Source text -
* * *

It looks like you have one or more processes that are touching a “large” binary (i.e. a binary > 64 bytes), but are not allocating data frequently enough to be garbage collected themselves.
A large binary is reference counted, instead of being copied across processes. A reference count is bumped by every process that touches such binary. When a reference goes out of scope, the count is going to be decremented only after a fullsweep GC takes place. Until then, the ref count of a binary is > 0, and it’s kept in memory even if no one uses it. Therefore, if you have at least one process that touched a binary in the past, but is not allocating data too frequently to trigger a “fullsweep” GC, you’ll end up with an excessive amount of garbage binaries.
A simple example could be a process that acts as a mediator. It receives a message, then dispatches it to another process, and does nothing more than that. It doesn’t allocate a lot of data on its own, so it’s going to be GCed less frequently. If a part of dispatched messages is a large binary, the process touches a lot of large binaries, and can therefore be the cause of excessive dangling garbage.
You first need to identify such processes. Judging by your other output, it looks like they could be your User
processes, but I can’t say for sure.
Once you know which processes are causing the problem, a simple fix could be to hibernate the process after every message. This is done by including :hibernate
in the result tuple of handle_*
callbacks (e.g. {:noreply, next_state, :hibernate}
). This will reduce the throughput of the process, but can do wonders for your memory usage.
Another option is to set the fullsweep_after
flag of the problematic process to zero or a very small value. I think that GenServer.start_link(callback_module, spawn_opt: [fullsweep_after: desired_value])
should do the job. For more explanation, look for fullsweep_after
in docs for the :erlang module.

* * *

Assigned task 1 -
Pick out every line of the entries that contains the word "What".

* * *

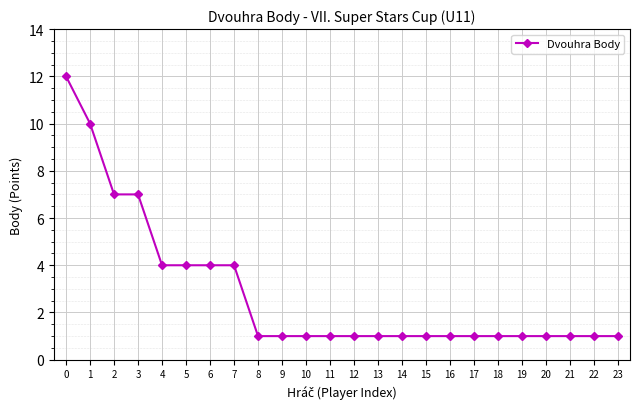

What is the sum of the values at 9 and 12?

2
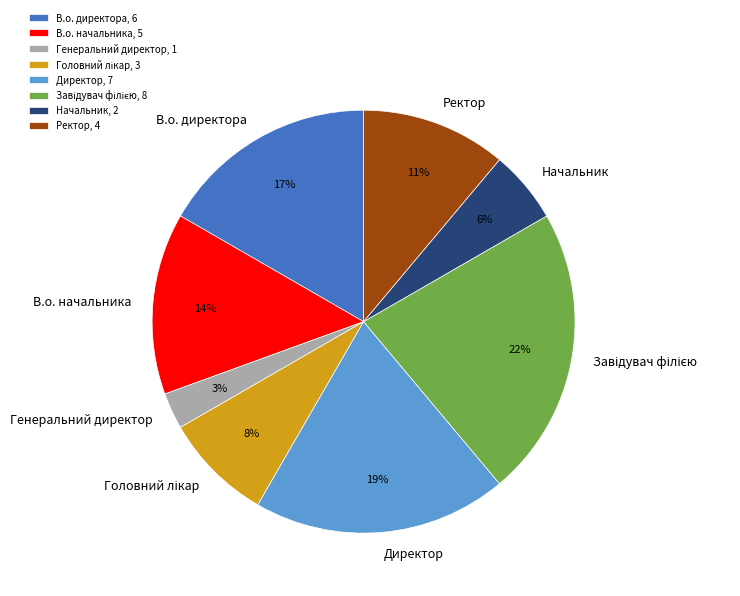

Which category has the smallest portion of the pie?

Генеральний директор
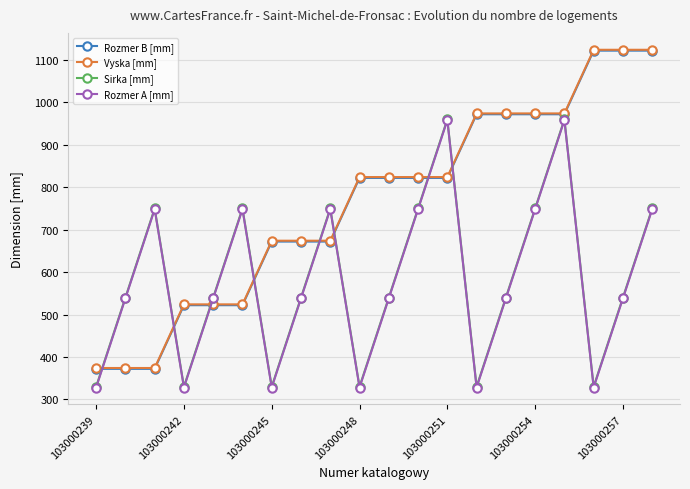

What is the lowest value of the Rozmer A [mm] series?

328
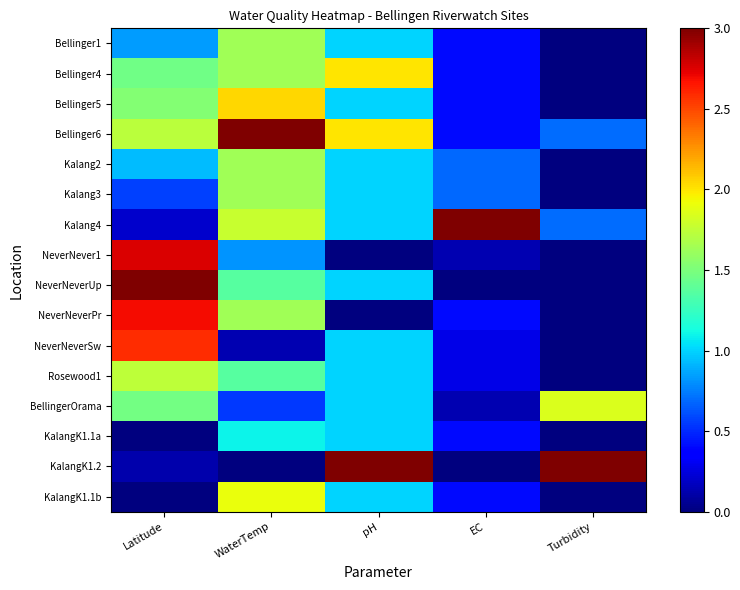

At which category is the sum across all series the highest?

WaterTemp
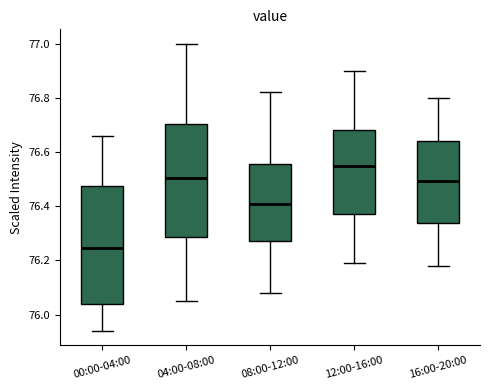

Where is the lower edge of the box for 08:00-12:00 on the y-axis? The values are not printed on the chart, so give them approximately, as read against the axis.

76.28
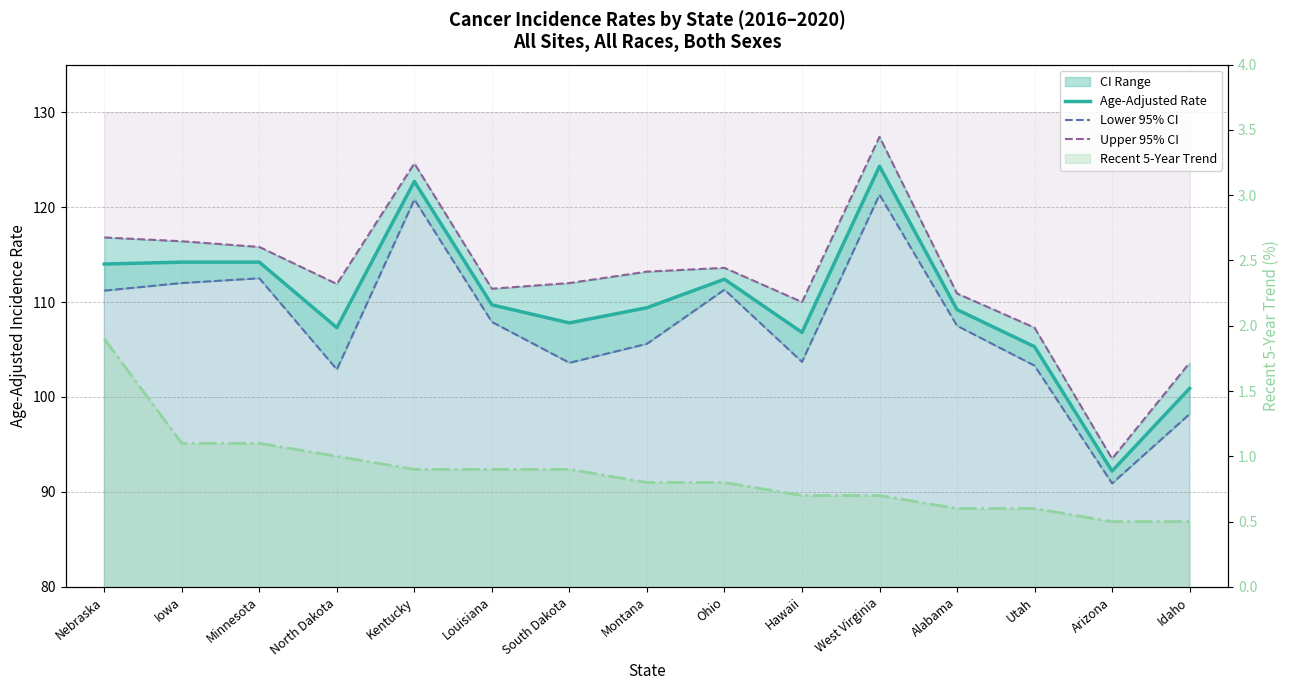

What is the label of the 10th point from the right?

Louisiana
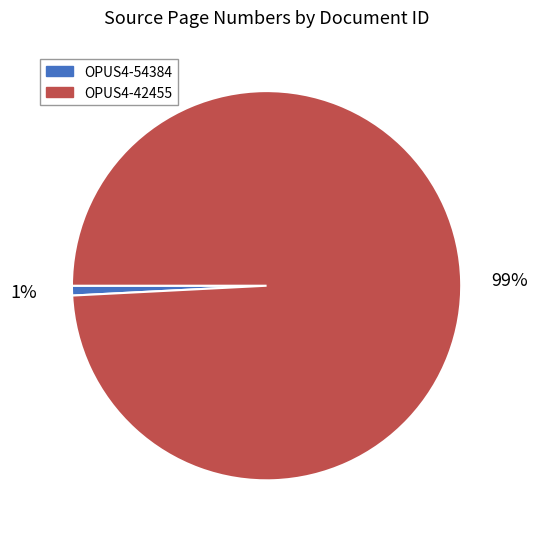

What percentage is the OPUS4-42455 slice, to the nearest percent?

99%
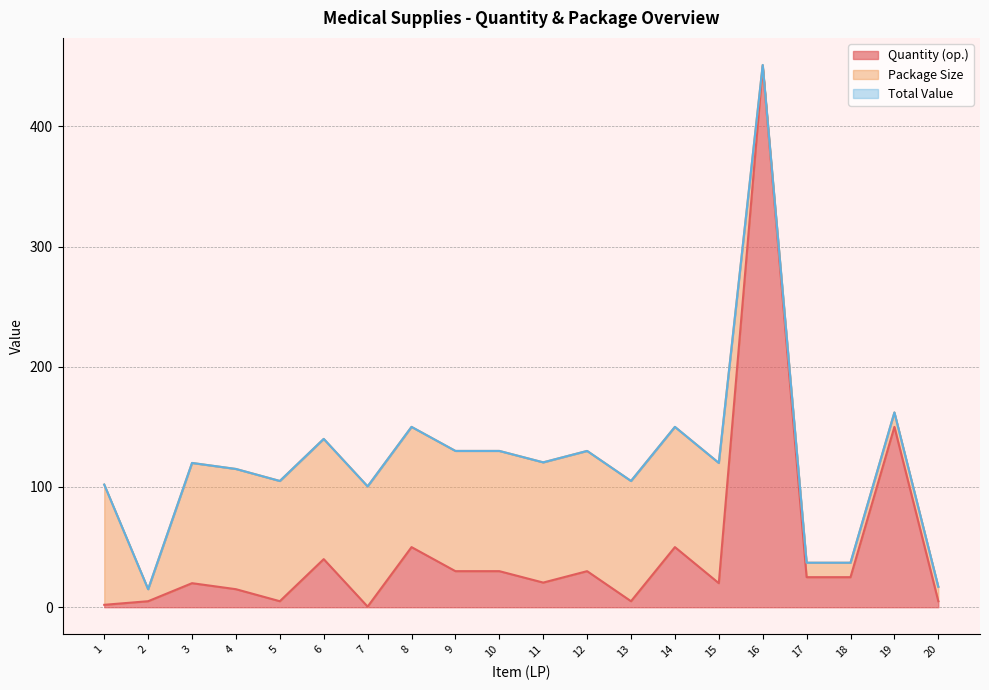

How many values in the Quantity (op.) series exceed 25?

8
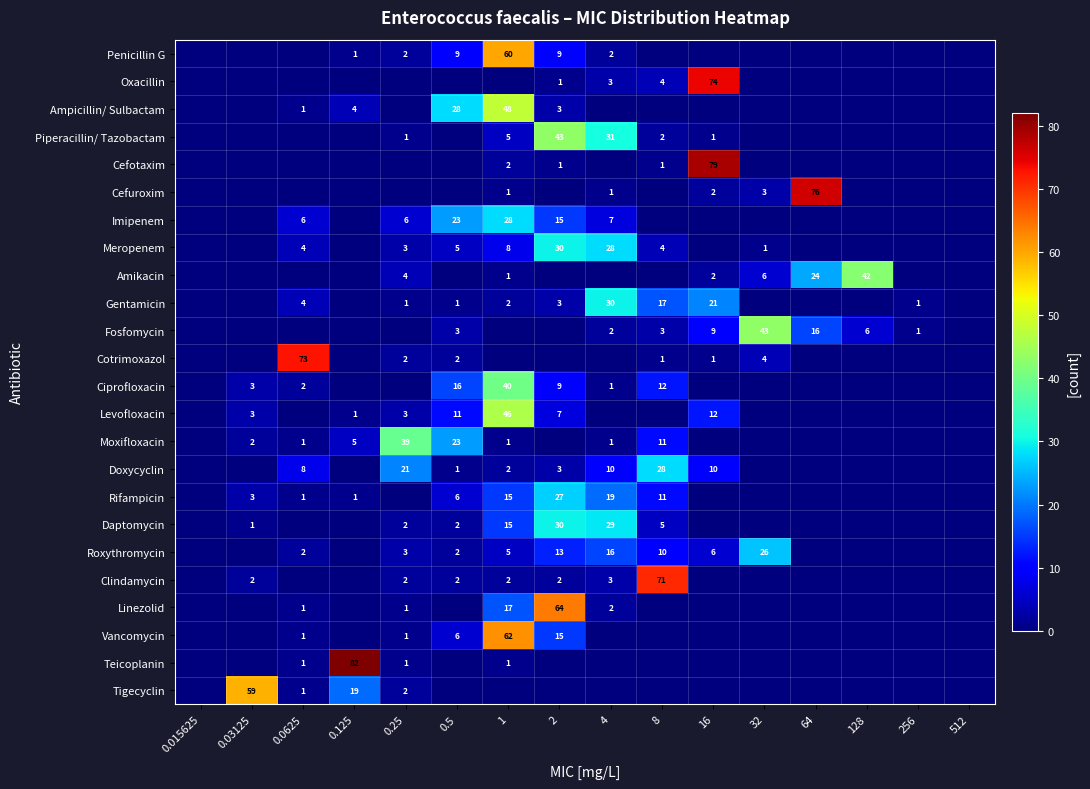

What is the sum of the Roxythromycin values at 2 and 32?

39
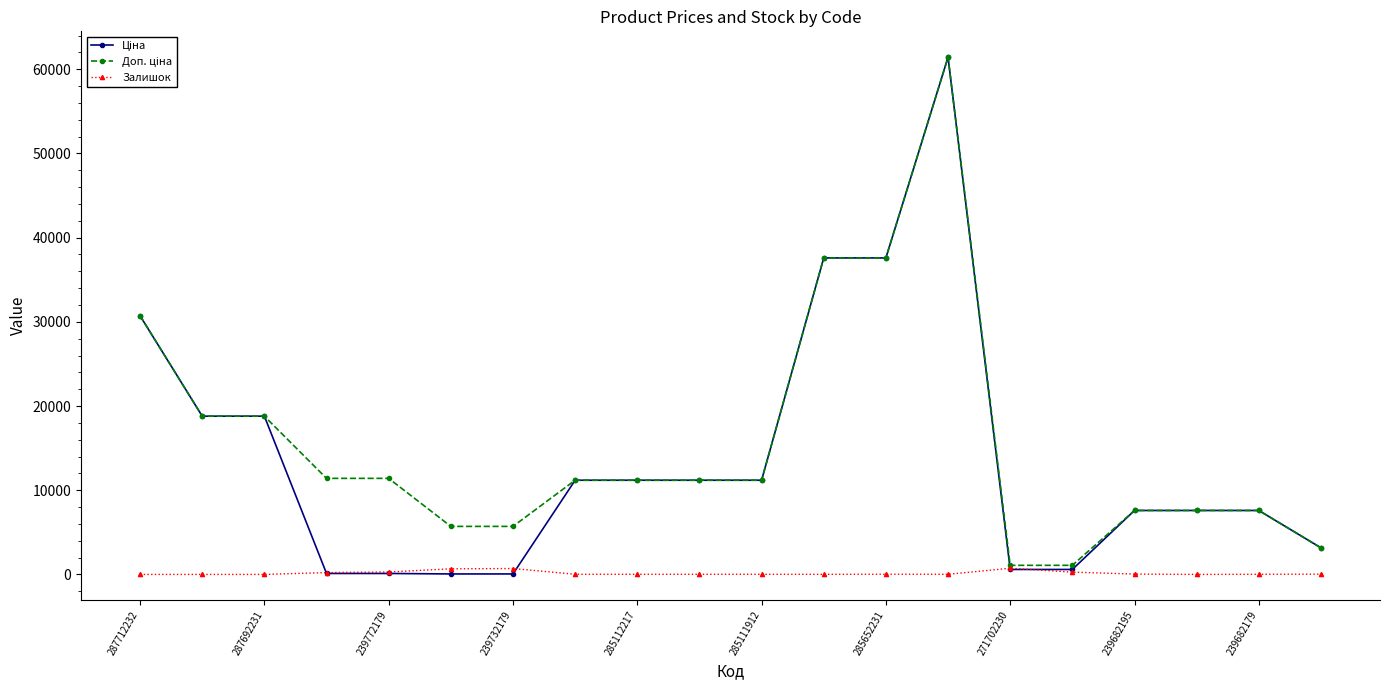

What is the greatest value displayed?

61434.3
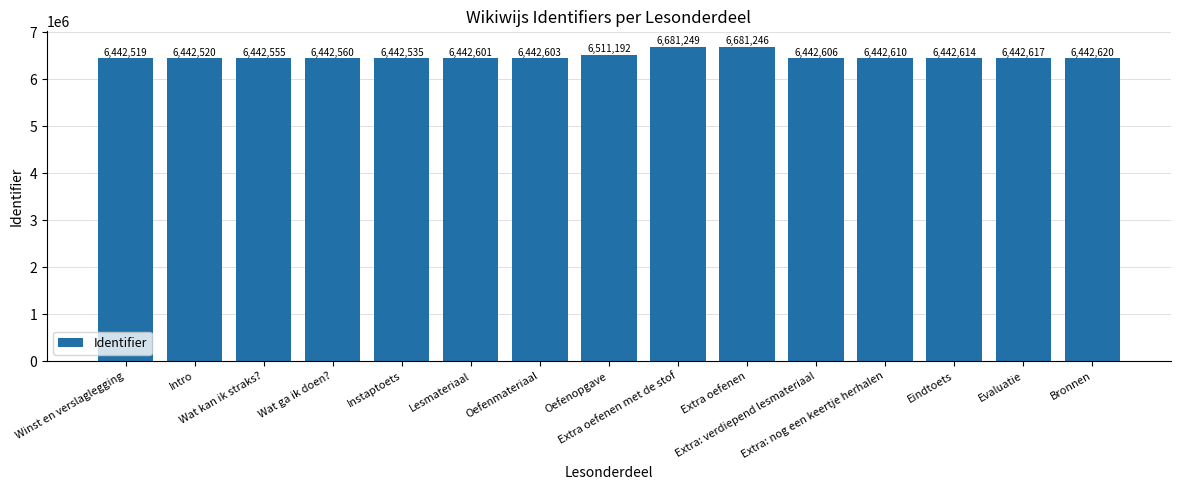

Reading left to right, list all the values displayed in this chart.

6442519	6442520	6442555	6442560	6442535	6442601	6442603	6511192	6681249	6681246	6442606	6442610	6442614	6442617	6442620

* * *

Assigned task 2 -
List each distinct atom, meaning a name written with a leading colon, that appears in the forum reply about garbage binaries.

Exercise result 1 -
What is the sum of the values at 9 and 12?
What is the lowest value of the Rozmer A [mm] series?
What is the label of the 10th point from the right?
What percentage is the OPUS4-42455 slice, to the nearest percent?
What is the sum of the Roxythromycin values at 2 and 32?
What is the greatest value displayed?

Exercise result 2 -
:hibernate, :noreply, :erlang